▶ _EXERCISES TO COMPLETE_
A. In the Karl Zell biography, at which university did Zell become professor of classical philology in 1821?
B. Extend the Karl Zell biography past its last sentence.

▶ _DOCUMENT TEXT_
■ ■ ■

Karl Zell (8 April 1793 - 24 January 1873) was a German statesman, philologist, and defender of the rights of the Catholic Church.

==Political career==
He attended the high-school of his native town of Mannheim, and studied philology at the Universities of Heidelberg, Göttingen, and Breslau (1810-1814). In 1814 he became a professor at the lyceum at Rastatt, in 1821 professor of classical philology at the University of Freiburg, where he soon attained prominence by his work as teacher and author. As representative of the university in the Upper Chamber of the Diet of Baden during the years 1831-1835, he advocated a thorough reform of the high-school system of Baden and the establishment of a special board for the supervision and encouragement of the higher studies. The Diet took his suggestion to heart and put Zell on the council to carry the suggestion to completion. In 1848 Zell was elected to the Lower Chamber of the Diet of Baden, in which he was a deputy until 1855.

Through his speeches and writings and without allies Zell defended Church rights. The fame he won for this crusade reached far beyond the boundaries of Baden and led to his election as president of the congresses for Catholic Germany held at Munster in 1852 and at Vienna in 1853.

■ ■ ■

▶ _DATA EXTRACTS_
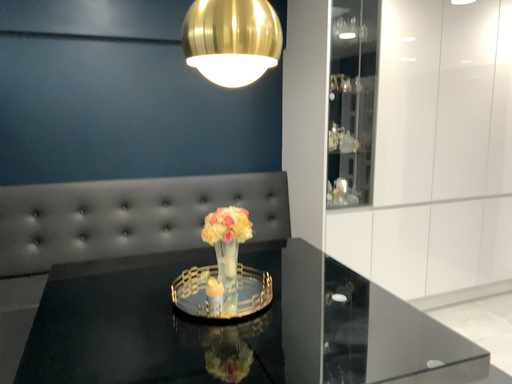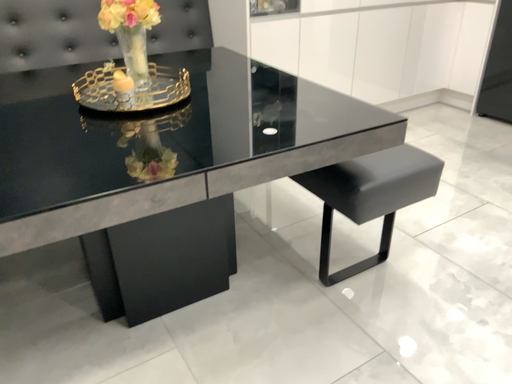
Question: How did the camera likely rotate when shooting the video?

Choices:
 (A) rotated left
 (B) rotated right

Answer: (B)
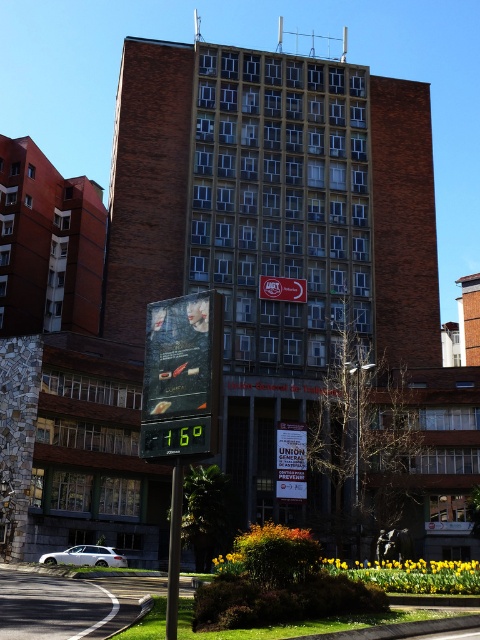
You are a delivery person trying to read the temperature from the green digital display at center. However, there is a black metal pole at lower center in the way. Can you see the temperature clearly?

The green digital display at center is bigger than the black metal pole at lower center, so the pole might block part of the display, making it difficult to read the temperature clearly.

You are standing in front of the residential building and looking at the thermometer sign and the billboard. Which of the two points, point (219, 364) or point (178, 483), is closer to your eyes?

Point (219, 364) is further to the camera than point (178, 483), so the point closer to your eyes is point (178, 483).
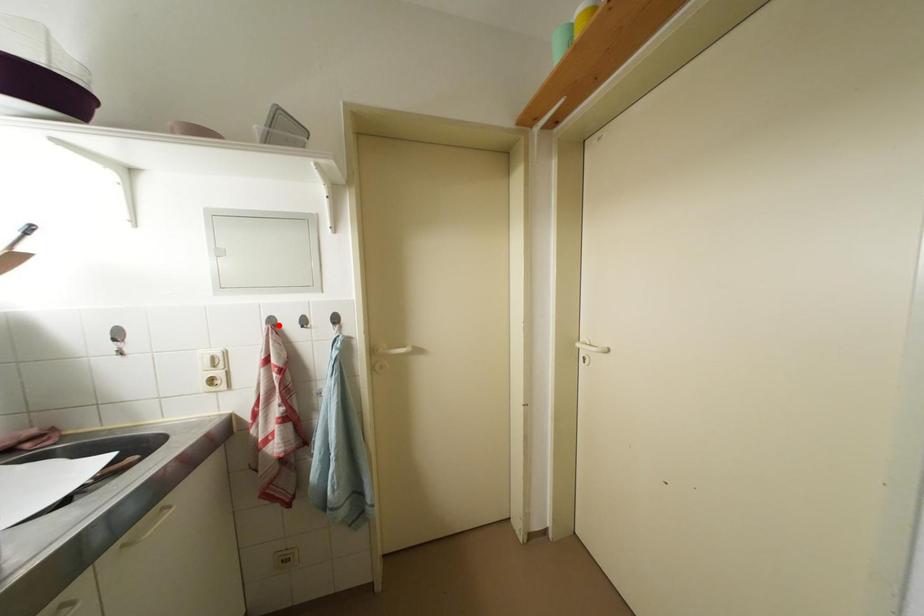
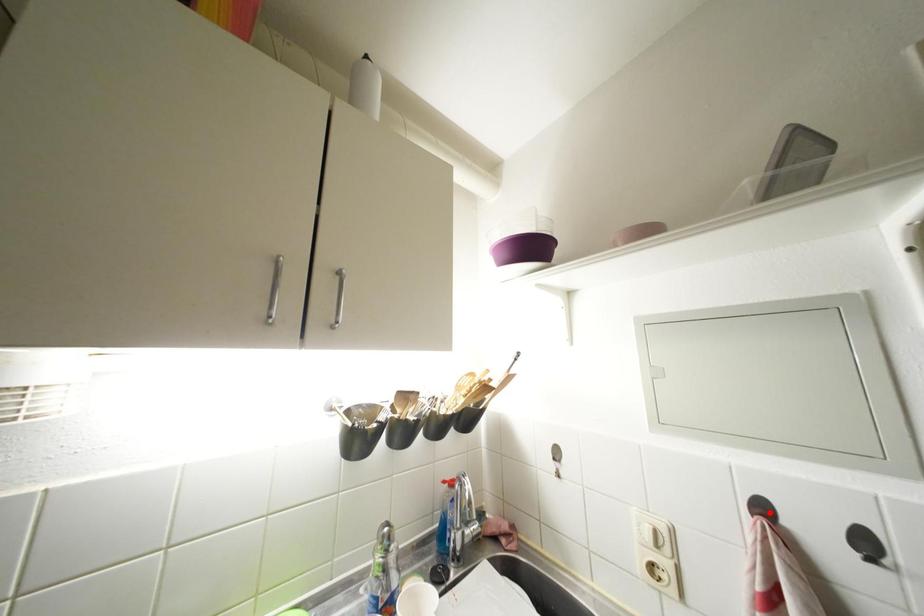
I am providing you with two images of the same scene from different viewpoints. A red point is marked on the first image and another point is marked on the second image. Does the point marked in image1 correspond to the same location as the one in image2?

Yes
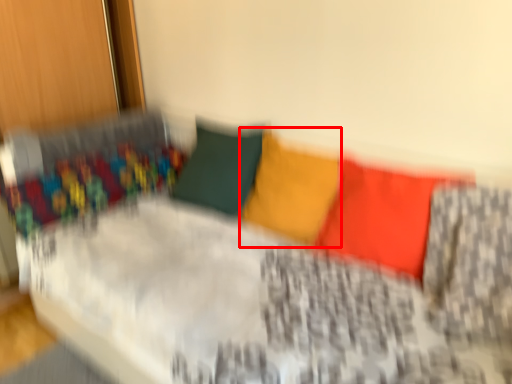
Question: From the image's perspective, where is pillow (annotated by the red box) located in relation to pillow in the image?

Choices:
 (A) above
 (B) below

Answer: (A)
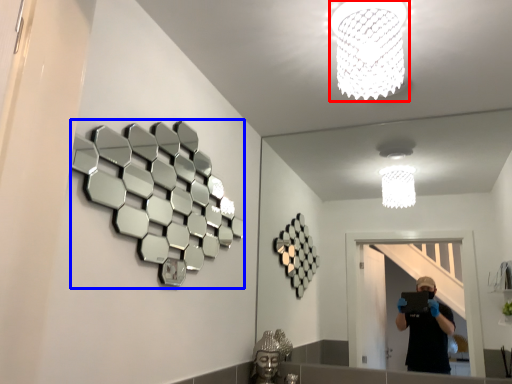
Question: Which object is further to the camera taking this photo, lamp (highlighted by a red box) or mirror (highlighted by a blue box)?

Choices:
 (A) lamp
 (B) mirror

Answer: (A)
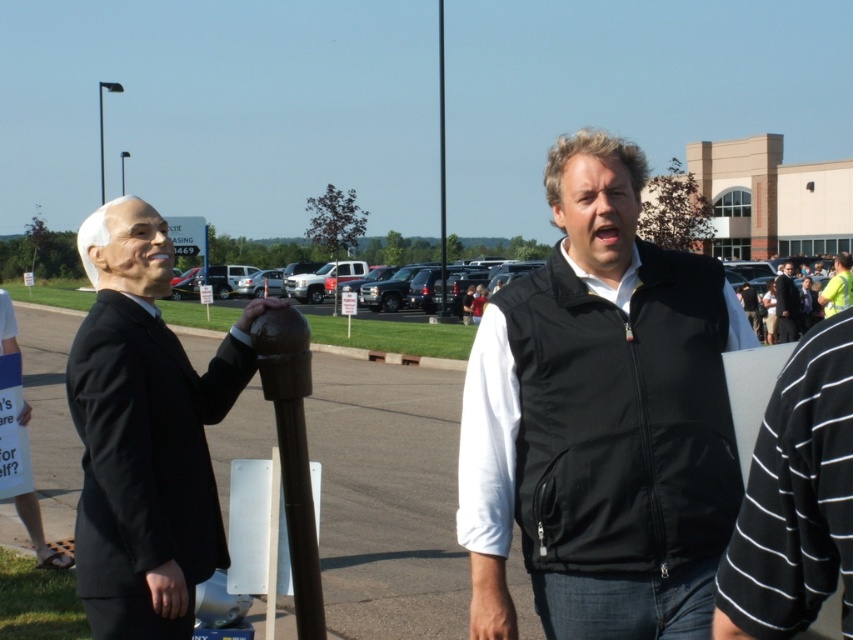
Is dark gray asphalt parking lot at center in front of brown wooden pole at center?

Yes.

Can you confirm if dark gray asphalt parking lot at center is positioned below brown wooden pole at center?

Yes.

Is point (215, 307) farther from viewer compared to point (444, 132)?

Yes, point (215, 307) is behind point (444, 132).

Image resolution: width=853 pixels, height=640 pixels. I want to click on dark gray asphalt parking lot at center, so click(x=393, y=333).

Looking at this image, which is more to the right, dark gray asphalt parking lot at center or black suit at center?

black suit at center

From the picture: Who is shorter, dark gray asphalt parking lot at center or black suit at center?

dark gray asphalt parking lot at center is shorter.

Between point (189, 304) and point (786, 273), which one is positioned behind?

The point (189, 304) is behind.

You are a GUI agent. You are given a task and a screenshot of the screen. Output one action in this format:
    pyautogui.click(x=<x>, y=<y>)
    Task: Click on the dark gray asphalt parking lot at center
    
    Given the screenshot: What is the action you would take?
    pyautogui.click(x=393, y=333)

Does point (628, 568) come behind point (119, 371)?

No, (628, 568) is closer to viewer.

Find the location of a particular element. Image resolution: width=853 pixels, height=640 pixels. black softshell vest at center is located at coordinates (601, 420).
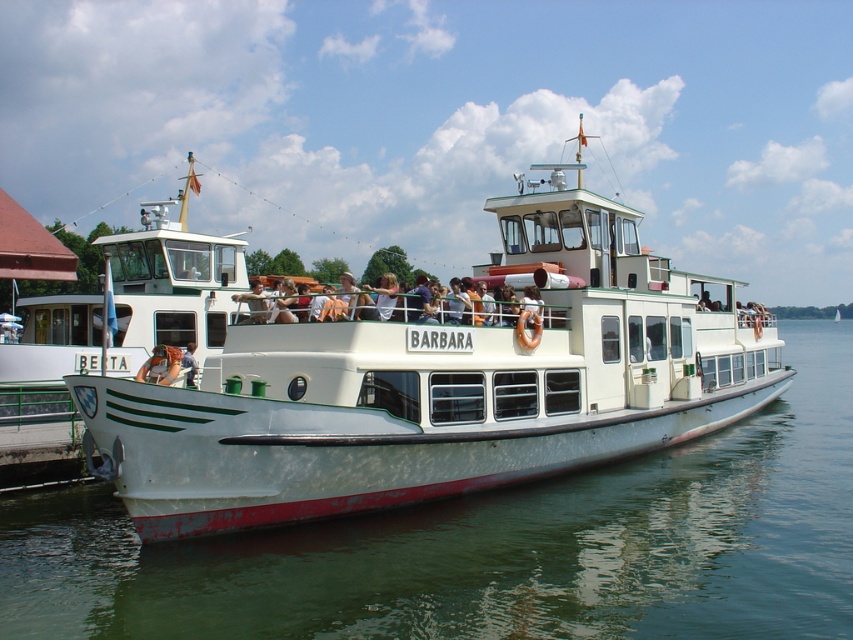
Between white water at center and matte white shirt at center, which one is positioned higher?

matte white shirt at center

Describe the element at coordinates (494, 547) in the screenshot. This screenshot has height=640, width=853. I see `white water at center` at that location.

The height and width of the screenshot is (640, 853). What are the coordinates of `white water at center` in the screenshot? It's located at coord(494,547).

Can you confirm if white matte boat at center is bigger than matte white shirt at center?

Yes, white matte boat at center is bigger than matte white shirt at center.

Can you confirm if white matte boat at center is positioned to the left of matte white shirt at center?

No, white matte boat at center is not to the left of matte white shirt at center.

Where is `white matte boat at center`? white matte boat at center is located at coordinates (442, 385).

Between point (263, 573) and point (602, 289), which one is positioned in front?

Point (263, 573) is more forward.

Between white water at center and white matte boat at center, which one has more height?

With more height is white matte boat at center.

Does point (300, 604) come closer to viewer compared to point (614, 317)?

Yes.

This screenshot has width=853, height=640. In order to click on white water at center in this screenshot , I will do `click(494, 547)`.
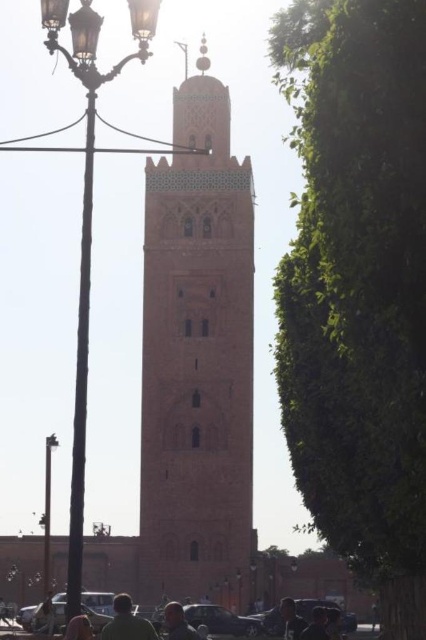
You are standing at the center of the plaza and want to locate the antique brass streetlight at left. According to the coordinates provided, in which direction should you look to find it?

The antique brass streetlight at left is located at coordinates point (x=95, y=35), which would be to the left side of the plaza from your central position.

You are an architect analyzing the spatial arrangement of the scene. You notice the brick textured bell tower at center and the light brown hair at center. Which object is placed higher in the image?

The brick textured bell tower at center is positioned over light brown hair at center, so it is higher in the image.

You are standing in the plaza and see the light brown hair at center and the green fabric person at lower left. Which one is closer to you?

The light brown hair at center is closer to you because it is further to the viewer than the green fabric person at lower left.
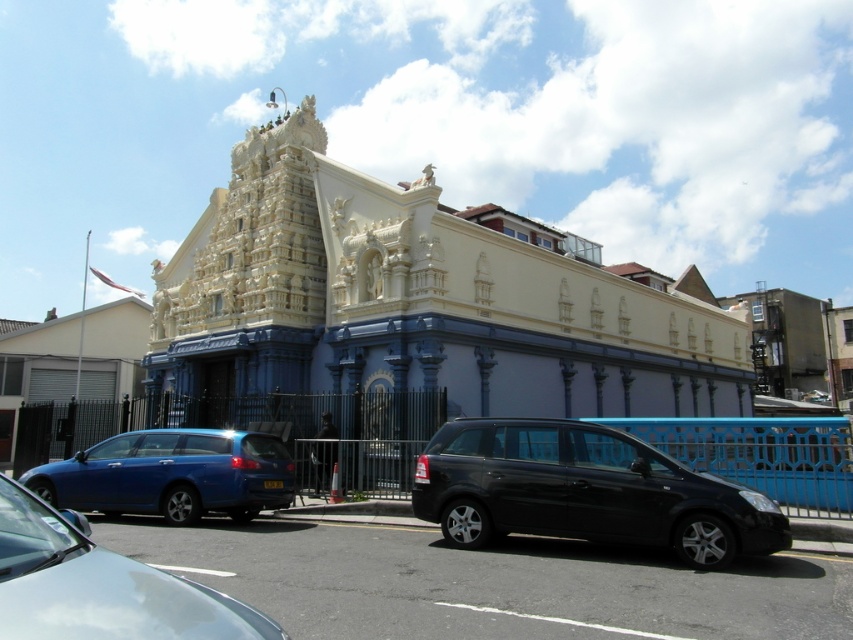
Is the position of black matte van at center more distant than that of shiny blue sedan at lower left?

Yes, black matte van at center is behind shiny blue sedan at lower left.

Can you confirm if black matte van at center is thinner than shiny blue sedan at lower left?

Yes, black matte van at center is thinner than shiny blue sedan at lower left.

Does point (550, 465) come in front of point (219, 609)?

No, it is behind (219, 609).

This screenshot has height=640, width=853. I want to click on black matte van at center, so click(585, 492).

Is white stone hindu temple at center above black matte van at center?

Yes, white stone hindu temple at center is above black matte van at center.

Which is below, white stone hindu temple at center or black matte van at center?

Positioned lower is black matte van at center.

Which is in front, point (309, 189) or point (460, 424)?

Point (460, 424) is in front.

Where is `white stone hindu temple at center`? This screenshot has height=640, width=853. white stone hindu temple at center is located at coordinates (418, 300).

Does black matte van at center appear over metallic blue station wagon at lower left?

Yes.

Which is below, black matte van at center or metallic blue station wagon at lower left?

metallic blue station wagon at lower left

Which is in front, point (511, 433) or point (219, 456)?

Point (511, 433) is in front.

The height and width of the screenshot is (640, 853). What are the coordinates of `black matte van at center` in the screenshot? It's located at (585, 492).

■ ■ ■

▶ _RESULTS_
A. The University of Freiburg.

B.
==Retirement==
In 1855 Zell retired from the service of the state, and in 1857 settled at Freiburg. In the ecclesiastico-political battles in which Archbishop Hermann Bikari became involved with the Government of Baden for its active adherence to the Kulturkampf policy, Zell was the archbishop's constant adviser and active assistant. As a speaker at assemblies, in pamphlets and articles for periodicals and newspapers, like the "Freiburger Kirchenblatt" and the "Historisch-Politische Blatter", he constantly defended the rights of the Church, Christian schools, religious orders, and argued against criticisms of the Church. A permanent memorial of his labours for the head of the Church is the St. Michael's Association for the Archdiocese of Freiburg, which he founded, in order to organize the gifts of the faithful for the Pope (Peter's pence); the society still flourishes in the archdiocese.

==Writings==
As an author he wrote on a great variety of subjects, devoting himself especially to Aristotle, Calderón, Shakespeare, and the history of Baden. Works still valuable are:
- "Fereinschriften" (3 vols., Freiburg, 1826–33; new series, 1857);
- "Treatise on St. Lioba" (Freiburg, 1860);
- historical articles for the "Freiburger Diözesanarchiv".